Included guidelines were from 24 countries distributed by geographic region: Europe: 13 (22,23,30–45), Asia: 4 (46–49), Africa: 4 (50–53), North America: 2 (54,55), South America: 2 (56,57), and Oceania: 1 (58). Most guidelines (n = 25) were written by a multiprofessional group of experts (≥3 medical or medicosurgical specialties involved). Infectious diseases specialists were systematically involved except for 2 guidelines from urologists (33,49). GPs were involved in the writing of 17 of the 36 included guidelines. Seven of the 29 updated guidelines were published between 2000 and 2010 and 22 after 2010. The characteristics of included guidelines are described in Table 6. Only one guideline evaluated infections in men only (49). The definition of mUTIs was not specified in 7 guidelines (31,32,41,48,50,51,59). Antibiotic therapy was not mentioned in 2 guidelines (41,57). The guidelines were not specifically written by GPs. However, 20 of the 36 included guidelines also discussed hospital management.

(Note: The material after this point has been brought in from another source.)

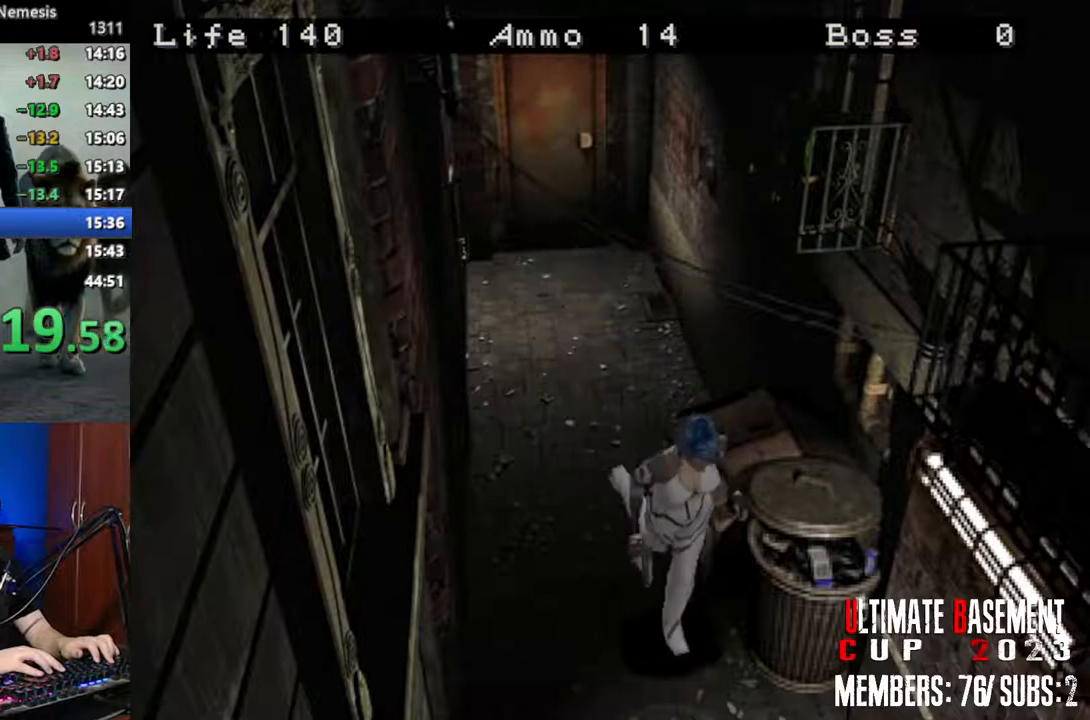
{"keys": ["shift", "w"], "events": [[33, "d", "up"]]}
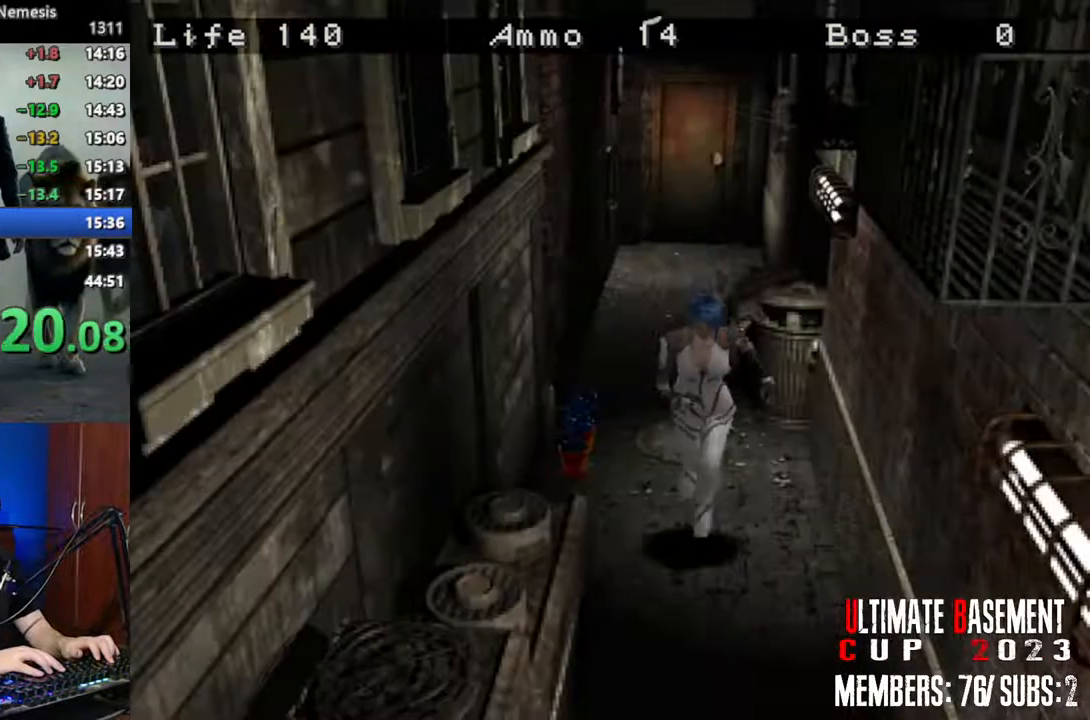
{"keys": ["shift", "w"], "events": []}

Quality assessment: AGREE II score

All updated guidelines were appraised using AGREE criteria (Table 3). Guidelines had good descriptions of their scopes and purposes (median 92%, IQR: [81–100]) and good scores in terms of clarity of presentation (86%: [67–94]). The rigor of development was extremely variable (IQR: [24–86]) with often a lack of clarity in the evidence selection process and the systematic method used. Three of 6 domains (stakeholder involvement, applicability, and editorial independence) obtained a median global score below 60%. Applicability was poor because potential impacts were not considered (29%: [17–63]). Seventeen guidelines also scored poorly on editorial independence due to a lack of clarity regarding funding relationships and the absence of an advisory opinion outside the working group. Finally, 14 guidelines obtained a total score of ≥60% for methodological quality (Supplementary Material).

LoE and SoR

Male UTI guidelines did not systematically use a grading system methodology. Only 18 updated guidelines used LoE (Tables 4 and 5). Guidelines without LoE systematically obtained a low score for methodological quality. AGREE II scores for quality of LoE were variable, 8 of 29 guidelines obtained a LoE score of <60% across all items (benefits and risks, strengths and limitations of evidence, and link between recommendations and SoR).

However, overall guidelines obtained a low SoR score because at best a moderate LoE was observed for FQ treatment trials (GRADE B) and mostly a low LoE with many expert opinions (GRADE C).

Nosology and symptoms

Eight different categories of mUTIs were described: “cystitis,” “complicated cystitis,” “pyelonephritis,” “prostatitis,” “symptomatic UTIs,” “complicated UTIs,” “male UTIs,” and “lower UTIs.” The terms “prostatitis” (n = 17), “cystitis” (n = 13), and “pyelonephritis” (n = 15) were the most used (Table 6).

Anatomic classification

The symptoms of “cystitis” included functional urinary signs (pollakiuria, burning micturition, hematuria, dysuria, urgency) without acute retention of urine, hypogastric pain, but no general signs (fever, aches, nausea, vomiting) or lumbar pain. Cystitis was sometimes defined as “complicated,” sometimes “at risk of complication,” or reserved for young men (not defined). One guideline mentioned the existence of “febrile cystitis” (38).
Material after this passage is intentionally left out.